Lobe Log:

François Nicoullaud's diplomatic career (1964 to 2005) brought him to New York, Chile, Berlin, Bombay, and finally to Budapest and Tehran as French ambassador. In the French Foreign Ministry he was in charge of cultural development as well as non-proliferation issues.

*What the U.S. Can Give*

A possible first gesture from the U.S. side could be to reinstate the waivers allowing the sale to Iran of commercial passenger aircraft, as provided by article 22 of the JCPOA. Negotiations between Iranian companies and Boeing as well as Airbus did start after the conclusion of the Vienna arrangement. They were interrupted, however, by Washington’s withdrawal. They provided for the acquisition of more than 200 planes divided equally between Boeing and Airbus. The completion of this deal would be highly beneficial to Iran, due to the precarious state of its fleet, but also to Boeing, which is going through a difficult period owing to the recent crashes of its 737 Max airliners, and to the U.S. economy at large. The prospect of creating thousands of jobs in the American aircraft industry would be a positive signal in an election year. Last but not least, it would also benefit the European economy.

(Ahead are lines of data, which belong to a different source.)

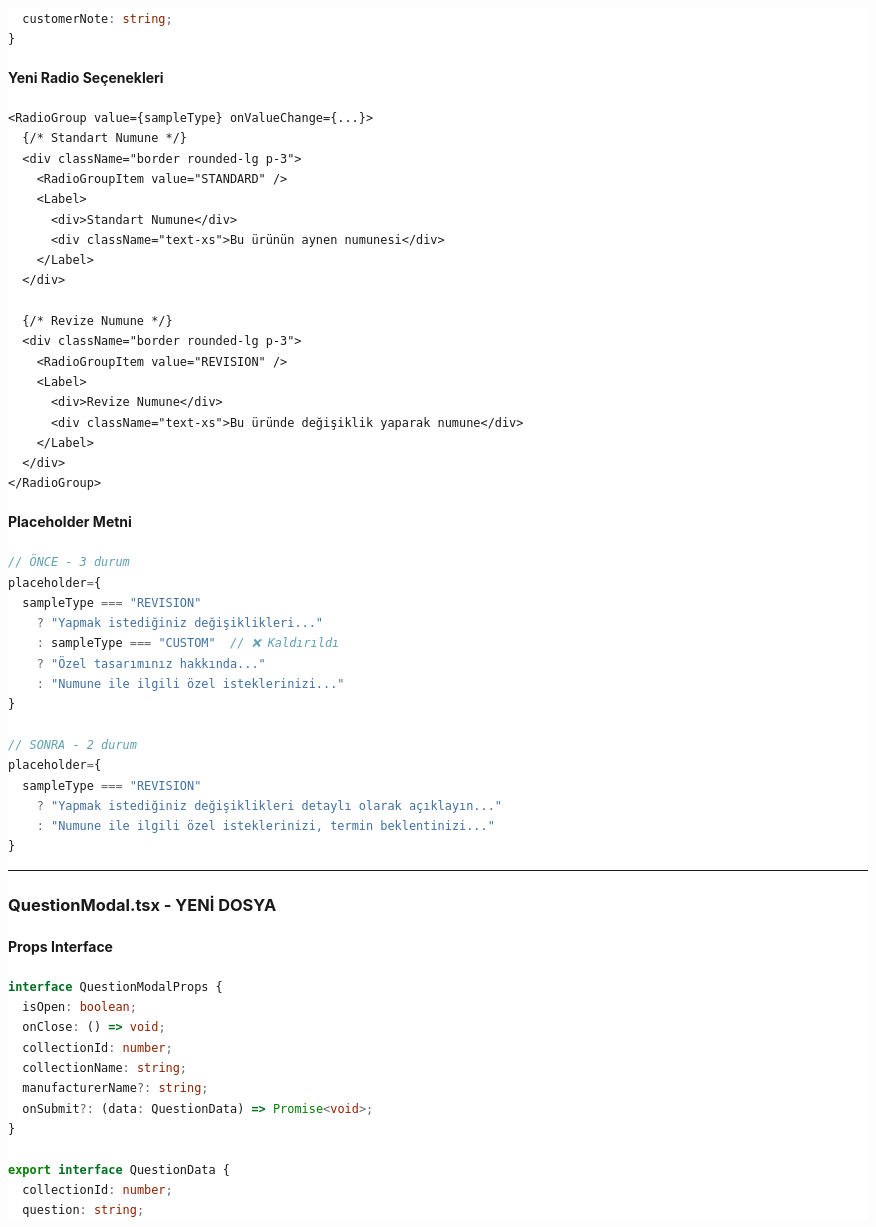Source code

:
 ```typescript
  customerNote: string;
}
```

#### Yeni Radio Seçenekleri
```tsx
<RadioGroup value={sampleType} onValueChange={...}>
  {/* Standart Numune */}
  <div className="border rounded-lg p-3">
    <RadioGroupItem value="STANDARD" />
    <Label>
      <div>Standart Numune</div>
      <div className="text-xs">Bu ürünün aynen numunesi</div>
    </Label>
  </div>

  {/* Revize Numune */}
  <div className="border rounded-lg p-3">
    <RadioGroupItem value="REVISION" />
    <Label>
      <div>Revize Numune</div>
      <div className="text-xs">Bu üründe değişiklik yaparak numune</div>
    </Label>
  </div>
</RadioGroup>
```

#### Placeholder Metni
```typescript
// ÖNCE - 3 durum
placeholder={
  sampleType === "REVISION"
    ? "Yapmak istediğiniz değişiklikleri..."
    : sampleType === "CUSTOM"  // ❌ Kaldırıldı
    ? "Özel tasarımınız hakkında..."
    : "Numune ile ilgili özel isteklerinizi..."
}

// SONRA - 2 durum
placeholder={
  sampleType === "REVISION"
    ? "Yapmak istediğiniz değişiklikleri detaylı olarak açıklayın..."
    : "Numune ile ilgili özel isteklerinizi, termin beklentinizi..."
}
```

---

### QuestionModal.tsx - YENİ DOSYA

#### Props Interface
```typescript
interface QuestionModalProps {
  isOpen: boolean;
  onClose: () => void;
  collectionId: number;
  collectionName: string;
  manufacturerName?: string;
  onSubmit?: (data: QuestionData) => Promise<void>;
}

export interface QuestionData {
  collectionId: number;
  question: string;
```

Another possible American gesture would be to reintroduce some waivers for Iranian oil’s main clients. This would reduce tensions on the oil international market and improve Washington’s relations with its traditional friends: Japan, South Korea, and Taiwan among others, not to mention Europe. And again, reasonable gasoline prices at U.S. gas pumps in an election year would be welcome. A third possible gesture would be to ease the restrictions imposed on the Iranian banking sector, provided, of course, that Iran finally brings its legislation into conformity with international norms against the financing of terrorism.

*What Iran Can Give*

How could Iran reciprocate such a bounty of gestures? The adoption of anti-terrorism international norms currently feeds a bitter internal debate in Iran. But the prospect of an attractive package could lead to a favourable decision by the supreme leader and thus settle the matter. However, this would not be enough by far, to satisfy the Trump administration. Another important Iranian gesture would be needed to tip the scales.

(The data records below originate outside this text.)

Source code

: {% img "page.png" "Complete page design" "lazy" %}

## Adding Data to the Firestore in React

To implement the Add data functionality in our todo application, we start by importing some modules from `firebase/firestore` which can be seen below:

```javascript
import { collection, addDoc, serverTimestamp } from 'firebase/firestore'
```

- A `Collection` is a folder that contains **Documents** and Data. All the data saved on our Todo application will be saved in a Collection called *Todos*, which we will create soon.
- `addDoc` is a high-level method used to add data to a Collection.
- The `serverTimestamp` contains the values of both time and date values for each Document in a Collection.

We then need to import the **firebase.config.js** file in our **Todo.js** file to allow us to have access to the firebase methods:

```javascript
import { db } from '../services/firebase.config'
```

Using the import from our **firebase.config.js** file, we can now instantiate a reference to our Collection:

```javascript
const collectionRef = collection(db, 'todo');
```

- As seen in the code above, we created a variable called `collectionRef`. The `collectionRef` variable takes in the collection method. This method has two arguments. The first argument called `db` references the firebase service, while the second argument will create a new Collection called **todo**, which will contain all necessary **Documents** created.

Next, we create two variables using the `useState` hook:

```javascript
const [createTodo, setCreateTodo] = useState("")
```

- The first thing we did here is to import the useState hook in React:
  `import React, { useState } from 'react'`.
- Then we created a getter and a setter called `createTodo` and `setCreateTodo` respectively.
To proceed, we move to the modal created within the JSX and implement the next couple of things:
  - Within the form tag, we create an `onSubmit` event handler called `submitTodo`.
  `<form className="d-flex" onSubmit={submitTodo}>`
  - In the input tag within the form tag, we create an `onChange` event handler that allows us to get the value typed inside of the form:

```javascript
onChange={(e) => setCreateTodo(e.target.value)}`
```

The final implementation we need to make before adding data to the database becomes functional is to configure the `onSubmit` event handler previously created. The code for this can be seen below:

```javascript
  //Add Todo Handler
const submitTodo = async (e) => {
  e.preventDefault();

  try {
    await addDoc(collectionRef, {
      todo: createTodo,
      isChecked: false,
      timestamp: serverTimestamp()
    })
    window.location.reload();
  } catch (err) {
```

Like Edgar Allan Poe’s purloined letter, it’s hidden in plain sight. As long as Iran is committed by the JCPOA provisions not to exceed a stockpile of 300 kilograms of low-enriched uranium (LEU), it has absolutely no interest in spinning the 5,000 or so centrifuges authorized by the same JCPOA. Their potential output goes far beyond this limit: 1,500 centrifuges would amply suffice to produce a couple of hundred kilograms of LEU per year. And again, the real challenge for Iran is not to run a large number of outdated centrifuges (the present IR1 model dates back from the early 1970s), but rather to produce and operate efficient, up-to-date centrifuges when the JCPOA ends. There would be therefore no drawback for Iran in announcing a voluntary switch-off of about two-thirds of its presently active centrifuges. All of this would take place under the supervision of the International Agency for Atomic Energy, in return for Washington’s own commitments—and for as long as it keeps its commitments.

Such reciprocal gestures would constitute the main elements of a fair deal that both parties could celebrate. Donald Trump could claim to obtain much more than Barack Obama did in curbing Iran’s nuclear activities without giving more than what was already contained in the JCPOA. Hassan Rouhani could moderate some of the most disruptive American sanctions while preserving the legitimacy and future development of the Iranian nuclear program. The combining of all these elements into a successful venture is the job of the diplomats, which plays on the strengths of the Europeans. With some luck and hard work, they could be proud of having helped defuse one of this era’s most serious crises.